**WHAT YOU WILL DO**
From the entries below, reproduce exactly the line containing "structural column 5223", the line containing "the white panel door at (608,198) 1293", and every line in between, with nothing added.

**DATA FOR THIS TASK**
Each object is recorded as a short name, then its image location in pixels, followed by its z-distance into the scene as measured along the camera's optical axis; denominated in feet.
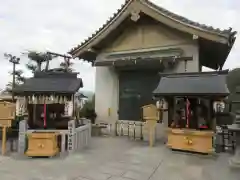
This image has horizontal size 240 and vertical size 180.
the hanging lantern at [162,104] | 20.63
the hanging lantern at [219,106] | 18.27
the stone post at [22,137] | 18.53
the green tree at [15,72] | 47.59
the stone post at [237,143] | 15.70
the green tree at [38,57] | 48.24
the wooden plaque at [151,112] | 22.03
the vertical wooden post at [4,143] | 18.62
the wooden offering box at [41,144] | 18.00
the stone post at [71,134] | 18.66
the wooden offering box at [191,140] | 18.41
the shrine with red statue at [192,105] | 18.36
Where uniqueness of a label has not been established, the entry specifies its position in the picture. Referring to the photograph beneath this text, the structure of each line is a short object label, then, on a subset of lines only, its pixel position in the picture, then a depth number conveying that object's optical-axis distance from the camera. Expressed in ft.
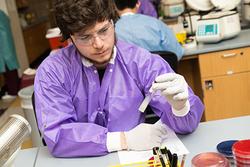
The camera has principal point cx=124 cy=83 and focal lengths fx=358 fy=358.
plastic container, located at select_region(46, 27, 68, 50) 9.78
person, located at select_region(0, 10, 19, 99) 15.10
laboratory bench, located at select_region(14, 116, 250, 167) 3.78
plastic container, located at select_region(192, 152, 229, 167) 2.89
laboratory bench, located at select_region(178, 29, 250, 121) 8.02
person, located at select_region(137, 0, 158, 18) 12.14
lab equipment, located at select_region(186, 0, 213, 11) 9.05
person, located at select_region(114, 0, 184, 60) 7.41
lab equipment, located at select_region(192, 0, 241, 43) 8.26
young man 3.95
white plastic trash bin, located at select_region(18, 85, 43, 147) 8.70
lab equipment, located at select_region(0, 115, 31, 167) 2.51
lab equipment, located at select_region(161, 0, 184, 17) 10.28
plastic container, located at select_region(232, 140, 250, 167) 2.78
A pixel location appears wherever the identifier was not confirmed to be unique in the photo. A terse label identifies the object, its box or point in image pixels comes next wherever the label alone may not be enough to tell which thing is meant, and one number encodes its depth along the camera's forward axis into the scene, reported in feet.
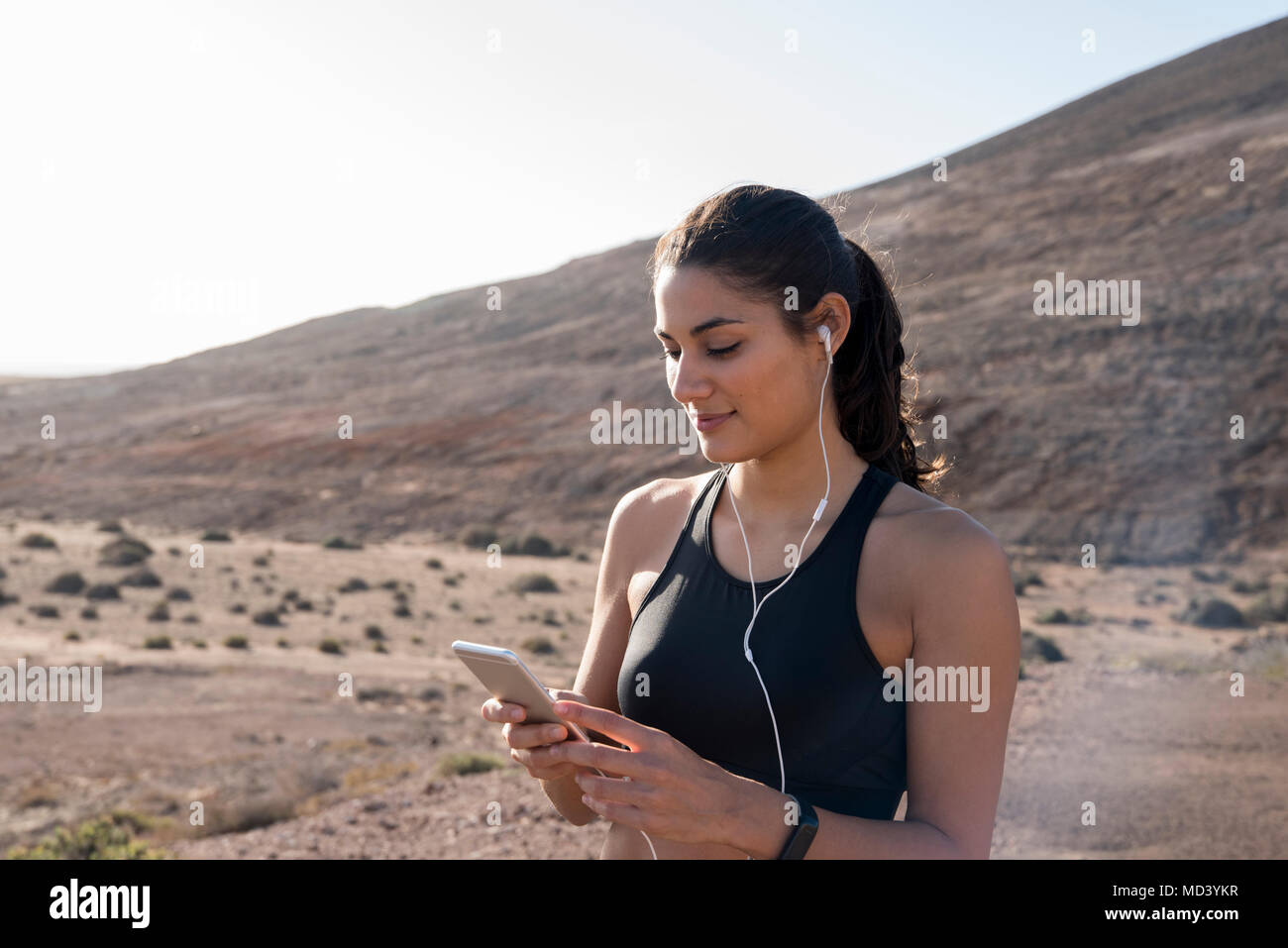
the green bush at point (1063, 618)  64.44
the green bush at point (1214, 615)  63.82
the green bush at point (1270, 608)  64.13
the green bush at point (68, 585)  74.90
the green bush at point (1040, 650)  51.77
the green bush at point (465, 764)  30.55
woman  5.64
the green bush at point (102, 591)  72.95
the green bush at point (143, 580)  78.33
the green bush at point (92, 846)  23.58
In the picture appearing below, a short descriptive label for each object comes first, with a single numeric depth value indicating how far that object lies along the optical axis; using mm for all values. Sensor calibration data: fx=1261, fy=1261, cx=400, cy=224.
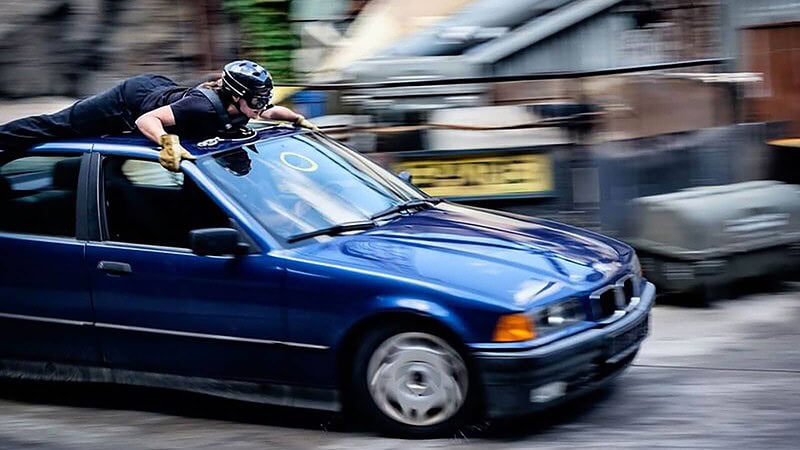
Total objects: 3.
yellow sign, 9414
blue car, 5621
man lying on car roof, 6668
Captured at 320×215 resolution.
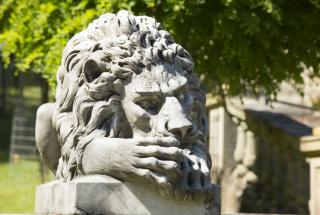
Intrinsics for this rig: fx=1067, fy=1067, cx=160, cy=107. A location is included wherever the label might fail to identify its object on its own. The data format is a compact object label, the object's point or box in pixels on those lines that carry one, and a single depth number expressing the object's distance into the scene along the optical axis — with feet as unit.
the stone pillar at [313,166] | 41.93
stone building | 52.90
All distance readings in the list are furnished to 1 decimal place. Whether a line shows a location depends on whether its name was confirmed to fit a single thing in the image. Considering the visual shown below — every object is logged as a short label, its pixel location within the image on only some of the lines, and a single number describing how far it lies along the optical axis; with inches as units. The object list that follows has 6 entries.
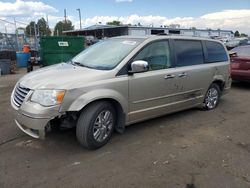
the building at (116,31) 1503.9
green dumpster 362.3
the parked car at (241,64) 264.2
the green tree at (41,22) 2725.7
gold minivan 115.6
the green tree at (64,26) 2575.8
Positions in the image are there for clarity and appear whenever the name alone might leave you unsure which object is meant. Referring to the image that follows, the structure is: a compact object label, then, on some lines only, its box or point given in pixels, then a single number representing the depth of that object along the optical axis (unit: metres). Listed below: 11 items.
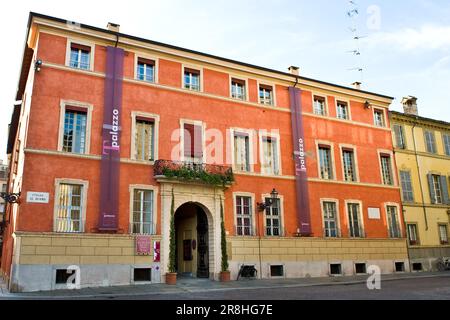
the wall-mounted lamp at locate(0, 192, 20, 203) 17.08
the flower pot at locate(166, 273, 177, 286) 18.36
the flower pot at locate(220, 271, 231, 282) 19.62
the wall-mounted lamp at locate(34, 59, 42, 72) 17.95
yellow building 27.25
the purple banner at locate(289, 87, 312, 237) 22.80
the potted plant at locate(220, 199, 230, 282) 19.67
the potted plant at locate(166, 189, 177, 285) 18.42
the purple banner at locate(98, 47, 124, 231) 18.00
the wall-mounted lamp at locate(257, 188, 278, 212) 21.44
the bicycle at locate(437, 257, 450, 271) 27.16
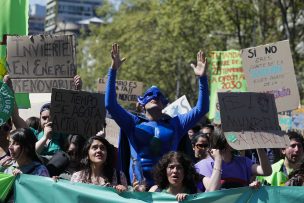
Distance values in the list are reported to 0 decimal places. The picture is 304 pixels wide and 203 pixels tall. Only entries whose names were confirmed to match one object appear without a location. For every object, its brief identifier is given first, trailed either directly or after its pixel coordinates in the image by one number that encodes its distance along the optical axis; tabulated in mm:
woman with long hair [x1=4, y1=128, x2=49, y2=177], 7172
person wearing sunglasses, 8938
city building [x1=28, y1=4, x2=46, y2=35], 191150
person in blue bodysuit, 7547
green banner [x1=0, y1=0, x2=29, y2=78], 10359
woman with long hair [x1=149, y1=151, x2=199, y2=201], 6938
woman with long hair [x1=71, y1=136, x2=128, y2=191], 7125
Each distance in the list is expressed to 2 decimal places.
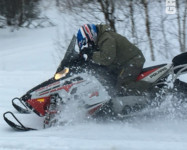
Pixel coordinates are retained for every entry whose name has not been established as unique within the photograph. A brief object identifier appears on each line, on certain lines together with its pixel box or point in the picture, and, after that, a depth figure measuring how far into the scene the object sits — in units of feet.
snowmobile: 30.22
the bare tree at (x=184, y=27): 55.05
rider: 30.86
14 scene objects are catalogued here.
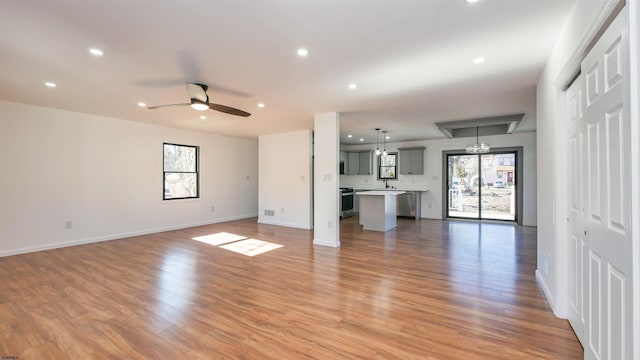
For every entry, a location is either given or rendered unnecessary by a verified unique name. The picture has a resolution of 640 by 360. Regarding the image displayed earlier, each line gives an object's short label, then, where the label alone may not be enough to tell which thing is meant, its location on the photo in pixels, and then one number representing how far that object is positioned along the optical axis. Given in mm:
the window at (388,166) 9352
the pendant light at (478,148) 6926
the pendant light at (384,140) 7473
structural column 5223
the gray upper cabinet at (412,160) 8658
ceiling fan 3453
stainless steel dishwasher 8383
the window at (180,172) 6770
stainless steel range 8698
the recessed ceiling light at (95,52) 2680
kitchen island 6531
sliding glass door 7684
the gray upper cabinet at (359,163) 9688
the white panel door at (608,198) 1293
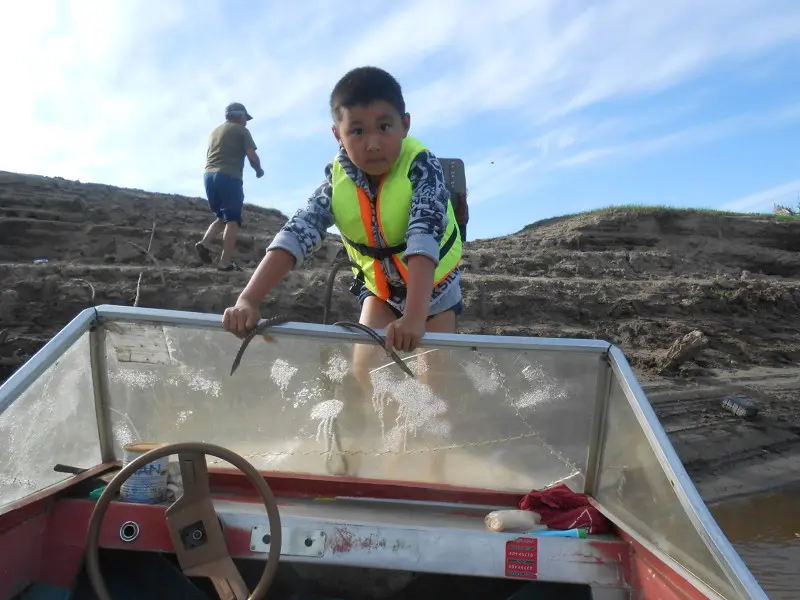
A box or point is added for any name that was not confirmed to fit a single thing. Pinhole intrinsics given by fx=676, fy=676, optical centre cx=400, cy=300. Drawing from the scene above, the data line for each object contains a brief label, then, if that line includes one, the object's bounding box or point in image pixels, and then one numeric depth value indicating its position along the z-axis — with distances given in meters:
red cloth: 2.12
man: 6.82
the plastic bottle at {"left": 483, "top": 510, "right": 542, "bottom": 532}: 2.08
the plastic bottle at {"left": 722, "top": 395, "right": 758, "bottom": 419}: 6.25
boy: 2.37
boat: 1.86
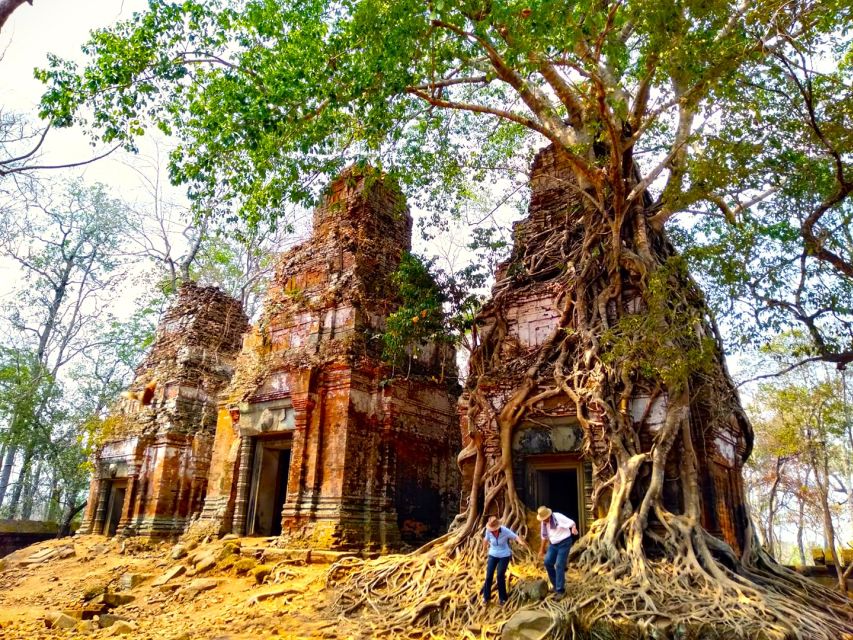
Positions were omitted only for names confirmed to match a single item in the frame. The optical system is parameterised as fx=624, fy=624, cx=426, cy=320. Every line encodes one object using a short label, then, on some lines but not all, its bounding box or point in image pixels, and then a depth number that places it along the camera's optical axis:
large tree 7.07
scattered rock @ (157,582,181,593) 9.15
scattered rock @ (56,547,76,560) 13.80
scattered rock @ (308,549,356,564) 9.41
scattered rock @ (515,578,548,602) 6.67
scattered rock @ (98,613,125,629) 7.90
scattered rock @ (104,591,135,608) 8.73
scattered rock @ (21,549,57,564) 13.73
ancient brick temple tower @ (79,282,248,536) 14.41
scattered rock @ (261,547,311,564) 9.55
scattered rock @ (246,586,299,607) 8.01
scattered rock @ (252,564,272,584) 9.10
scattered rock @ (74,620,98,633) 7.67
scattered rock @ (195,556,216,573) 9.67
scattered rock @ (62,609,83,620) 8.21
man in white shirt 6.66
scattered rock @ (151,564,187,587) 9.52
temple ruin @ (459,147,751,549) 8.60
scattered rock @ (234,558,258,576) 9.49
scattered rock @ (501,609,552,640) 5.98
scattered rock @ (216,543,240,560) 9.90
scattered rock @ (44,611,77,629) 7.78
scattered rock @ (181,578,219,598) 8.82
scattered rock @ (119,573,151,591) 9.60
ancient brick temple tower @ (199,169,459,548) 10.58
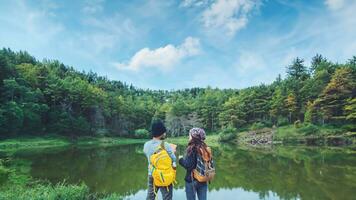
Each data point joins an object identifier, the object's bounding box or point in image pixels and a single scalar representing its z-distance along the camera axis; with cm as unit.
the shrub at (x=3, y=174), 1065
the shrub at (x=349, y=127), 3428
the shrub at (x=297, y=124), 3951
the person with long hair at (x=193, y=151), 472
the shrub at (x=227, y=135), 4479
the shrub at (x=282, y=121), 4559
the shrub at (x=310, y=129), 3634
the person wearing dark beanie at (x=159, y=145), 450
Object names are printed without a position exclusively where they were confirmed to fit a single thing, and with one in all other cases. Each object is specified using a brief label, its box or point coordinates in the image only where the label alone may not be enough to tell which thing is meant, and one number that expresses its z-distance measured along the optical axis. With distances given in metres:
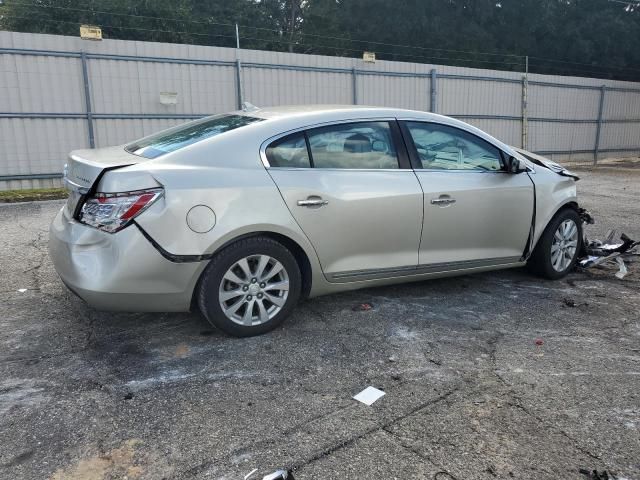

**ANSWER SECTION**
structural column 5223
the gray upper cabinet at (412,160) 8658
ceiling fan 3453
stainless steel dishwasher 8383
the window at (180,172) 6770
stainless steel range 8698
the recessed ceiling light at (95,52) 2680
kitchen island 6531
sliding glass door 7684
the gray upper cabinet at (359,163) 9688
the white panel door at (608,198) 1293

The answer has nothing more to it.